NS – Whats your opinion on the state of the game in your area and in general? Also do you hold any position of power at your club?

PB – I’m horrified at what has happened over the years in Metro Vic. in terms of letting women play a worthwhile sport on Saturday’s, and the finger of blame has been very much pointed at the wrong person/body! The only person/body where blame belongs is, with the Body. I well remember being told “you only work part time not full time…so you can’t play on Saturday’s”! Saturday’s became “Mickey Mouse”, those “working” girls had no chance of getting up a solid comp. Indeed they were doomed to fail. In any other sport, women could play competitively on a Saturday, in Cricket, Tennis and yes, even Golf…..why not so in bowls?
I am a current Coach, former Umpire and Board member. I have been Chair of Match and on both the Saturday and Midweek Selection Committees. I did our Newsletter for a couple of years and our websites for 8 years.
NS – What club do you play for and have you played for anyone else in the past?
I’m Edithvale through and through, but started out at Elsternwick Park B. C. (indeed in 1991, I got married on Rink 5 there following Saturday Pennant and changed my name from Bryan to Bryant!) I joined Chelsea when I moved further down the Bay, as my best friend Judith Thacker was President there. 8 Chelsea ladies (including Judith & myself) transferred to Edithvale in the mid 90’s and I have never looked back.
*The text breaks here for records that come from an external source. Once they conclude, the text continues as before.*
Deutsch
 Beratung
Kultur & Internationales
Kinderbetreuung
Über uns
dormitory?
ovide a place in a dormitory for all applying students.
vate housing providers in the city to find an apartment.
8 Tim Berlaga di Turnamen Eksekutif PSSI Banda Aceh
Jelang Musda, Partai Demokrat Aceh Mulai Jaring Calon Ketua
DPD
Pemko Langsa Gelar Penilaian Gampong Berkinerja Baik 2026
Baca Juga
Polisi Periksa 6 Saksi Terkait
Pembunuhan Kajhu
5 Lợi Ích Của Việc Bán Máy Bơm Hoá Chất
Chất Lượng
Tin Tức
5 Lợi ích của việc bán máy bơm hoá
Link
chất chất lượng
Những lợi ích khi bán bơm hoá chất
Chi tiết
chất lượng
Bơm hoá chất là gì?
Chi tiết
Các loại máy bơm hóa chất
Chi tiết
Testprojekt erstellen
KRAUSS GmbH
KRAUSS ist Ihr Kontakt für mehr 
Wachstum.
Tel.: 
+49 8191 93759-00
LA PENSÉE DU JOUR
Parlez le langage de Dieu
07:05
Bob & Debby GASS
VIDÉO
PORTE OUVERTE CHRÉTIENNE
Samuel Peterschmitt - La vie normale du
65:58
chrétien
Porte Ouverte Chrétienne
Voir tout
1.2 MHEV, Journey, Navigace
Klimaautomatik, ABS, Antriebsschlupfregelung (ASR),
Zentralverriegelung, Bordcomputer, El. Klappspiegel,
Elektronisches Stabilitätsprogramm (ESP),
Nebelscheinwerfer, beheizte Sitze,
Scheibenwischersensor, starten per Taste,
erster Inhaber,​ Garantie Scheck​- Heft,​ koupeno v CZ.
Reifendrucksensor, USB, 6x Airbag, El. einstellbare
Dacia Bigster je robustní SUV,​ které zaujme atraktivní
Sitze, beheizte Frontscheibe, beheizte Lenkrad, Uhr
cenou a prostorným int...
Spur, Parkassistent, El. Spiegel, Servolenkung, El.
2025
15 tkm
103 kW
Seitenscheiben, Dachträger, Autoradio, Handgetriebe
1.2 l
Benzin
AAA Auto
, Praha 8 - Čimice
NS – Have you met anyone on the green that you’ve made a lifelong friendship from and on the other side is bowls a place where enemies can be made easily do you think?

PB – I’ve never been the easiest person to get along with……but I do try “VERY HARD” to not let that happen. Everyone is different and everyone has issues of one sort or another, I’m not immune. That’s where BOWLS can make a difference! We (bowlers) generally do care for each other, engage all members and actively encourage those that might not find their niche elsewhere. It’s a wonderful to walk around the suburb you live in and know so many.
As for friends, I’ve met and had some wonderful friend’s over the years. I’ve had many BEST friends, but mind you, they were in their 60’s when I joined them in 1979-80 season and I doubt they will be reading this. (Happy 100th Roy Pedder!)
NS – Do you think there is sexism in bowls?

Sad to say “Never more than Now!” When you see Metro Midweek Pennant Divisional Finalist’s as all male sides and some Clubs with not 1 female skip Tues/Sat, you have to wonder “Where are the women?” I worked from age 12 in a Milk Bar, and from 16 as a Public Servant. Why did I not have the same opportunities (as a female) in bowls that I enjoyed as a Public Servant? Love to know the attrition rate for middle aged women.
Thanks Nathan, I think you are doing a wonderful job!

Comments on: "Interview with Pamela Bryant" (1)

  1. Determined Lady who didn’t give up – a ‘trail blazer’

    Have four daughters and I’m betting they will give this intriguing sport ‘a go.’